Stanhopes were generally made for promotional purposes. They might include pictures from a town to encourage tourism or as a souvenir of a visit. The picture might feature a particular building, a company, or an event like the World's Fair for similar reasons. Portraits of famous people like kings and queens were also popular, and there were a few more titillating pictures as well. The pictures and viewers were inserted in a wide variety of useful and not so useful items, such as button hooks, canes, pins, pendants, bookmarks, letter openers, and rosaries.

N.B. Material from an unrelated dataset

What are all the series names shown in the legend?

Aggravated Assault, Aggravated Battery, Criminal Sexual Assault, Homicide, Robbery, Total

The one at the top belongs to Marissa. It's a bone or ivory propelling pencil, about 3 1/4 inches long. The viewer in the end shows the history of the Isle of Wight with about six tiny images. More than one image wasn't uncommon. Dagron made history by creating one that held the portraits of 450 people!
Stanhopes are still being developed today, although with a slightly different technology. My apologies for not having more pictures, but all the ones I found were copyrighted. Instead, I'll give you places where you can learn more. Here's one site that will create one for you. You can also find a wide variety on eBay. For more information, you might try this site by expert Jean Scott (no relation).
Maybe I should be reaching for one of Marissa's spectacles to get a better view.